__GIVEN PASSAGE__
▶
They don’t. And the papers do nothing to help matters.

  Supporters are waving copies of the Kolkata-based English daily the Telegraph as they settle into their seats on the final morning. It reminds me of the Indian parliament, MPs brandishing copies of dailies in the House as sticks to flog the opposition with. ‘akram loses india, may win test,’ says the headline. The Telegraph has made no pretence at objective journalism – it has sided with the crowd. So things got out of hand? Come come, the poor guys were given a raw deal. The fault was Akram’s. ‘He could have called back Sachin Tendulkar and become a hero. But he chose to sour the goodwill generated by him and his team with one gesture he chose not to make.’

  Everyone in the ground knows what would have happened to Akram back in Pakistan had he called Sachin back and then lost the Test. They know the Pakistani captain had the rules of the game on his side, that he’s a professional cricket player, that he wants to win a tough match by any legal means. Claiming that he should have called Sachin back is like suggesting that a tennis player ask for a key point to be replayed because he has won it on a net call. But that’s not what the spectators at the Eden Gardens want to read.

  I leave the ground as soon as the first bottle lands on the field. India are nine wickets down, and Akram has bowled beautifully. I am scared; I don’t want to repeat the previous afternoon’s crouching vigil.

  In hindsight, it is a pretty smart decision.
◀
__PROVIDED RECORDS__
▶
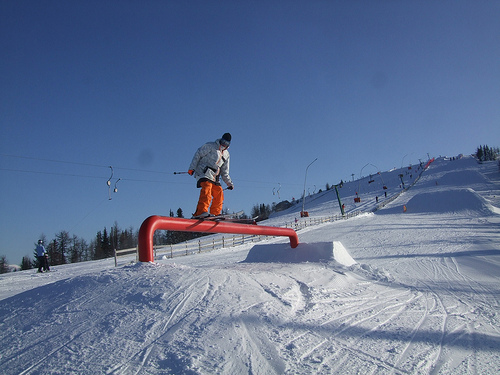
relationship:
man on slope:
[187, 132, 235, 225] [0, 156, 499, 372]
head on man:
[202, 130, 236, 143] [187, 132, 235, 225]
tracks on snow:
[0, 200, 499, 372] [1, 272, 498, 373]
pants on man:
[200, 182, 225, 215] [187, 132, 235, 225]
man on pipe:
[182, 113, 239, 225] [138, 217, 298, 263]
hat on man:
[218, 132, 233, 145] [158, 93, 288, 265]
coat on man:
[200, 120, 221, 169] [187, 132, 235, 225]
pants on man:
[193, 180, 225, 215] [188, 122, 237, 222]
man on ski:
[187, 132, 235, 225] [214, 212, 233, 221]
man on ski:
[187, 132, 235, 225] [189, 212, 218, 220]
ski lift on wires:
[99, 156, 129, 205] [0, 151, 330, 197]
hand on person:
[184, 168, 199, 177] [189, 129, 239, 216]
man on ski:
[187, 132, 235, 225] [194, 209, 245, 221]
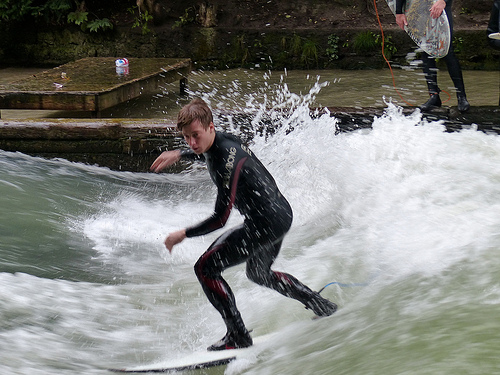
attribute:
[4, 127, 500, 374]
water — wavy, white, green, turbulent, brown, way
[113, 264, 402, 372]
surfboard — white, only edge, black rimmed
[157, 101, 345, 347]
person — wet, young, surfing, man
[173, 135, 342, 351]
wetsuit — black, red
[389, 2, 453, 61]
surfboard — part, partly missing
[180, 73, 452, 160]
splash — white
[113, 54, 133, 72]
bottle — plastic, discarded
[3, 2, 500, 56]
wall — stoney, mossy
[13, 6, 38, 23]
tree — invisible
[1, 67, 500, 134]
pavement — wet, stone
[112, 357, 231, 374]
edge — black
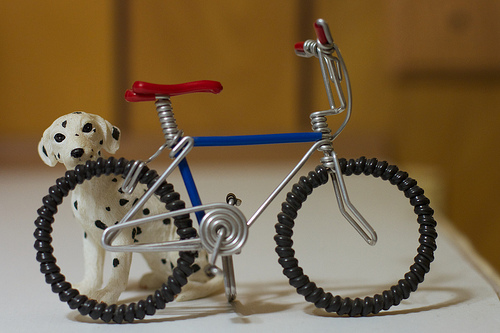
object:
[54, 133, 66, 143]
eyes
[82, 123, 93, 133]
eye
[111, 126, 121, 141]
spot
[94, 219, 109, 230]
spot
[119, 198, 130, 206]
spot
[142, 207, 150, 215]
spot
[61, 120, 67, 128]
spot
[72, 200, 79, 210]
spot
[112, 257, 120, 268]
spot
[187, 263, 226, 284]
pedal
◀
__PROBLEMS TO SOLVE__
[a] Answer these questions using the cricket passage.
(i) Which newspaper are supporters waving as they take their seats on the final morning?
(ii) What does that newspaper's headline say?
(iii) How many wickets down are India when the narrator leaves the ground?
[b] Reproduce the rows from the line with "[1, 67, 500, 134]" through the end of the rows, leaving out the pictures.

__TASK ANSWERS__
[a]
(i) The Telegraph, a Kolkata-based English daily.
(ii) "akram loses india, may win test"
(iii) Nine.

[b]
[1, 67, 500, 134]
pavement — wet, stone
[112, 357, 231, 374]
edge — black
object:
[54, 133, 66, 143]
eyes
[82, 123, 93, 133]
eye
[111, 126, 121, 141]
spot
[94, 219, 109, 230]
spot
[119, 198, 130, 206]
spot
[142, 207, 150, 215]
spot
[61, 120, 67, 128]
spot
[72, 200, 79, 210]
spot
[112, 257, 120, 268]
spot
[187, 263, 226, 284]
pedal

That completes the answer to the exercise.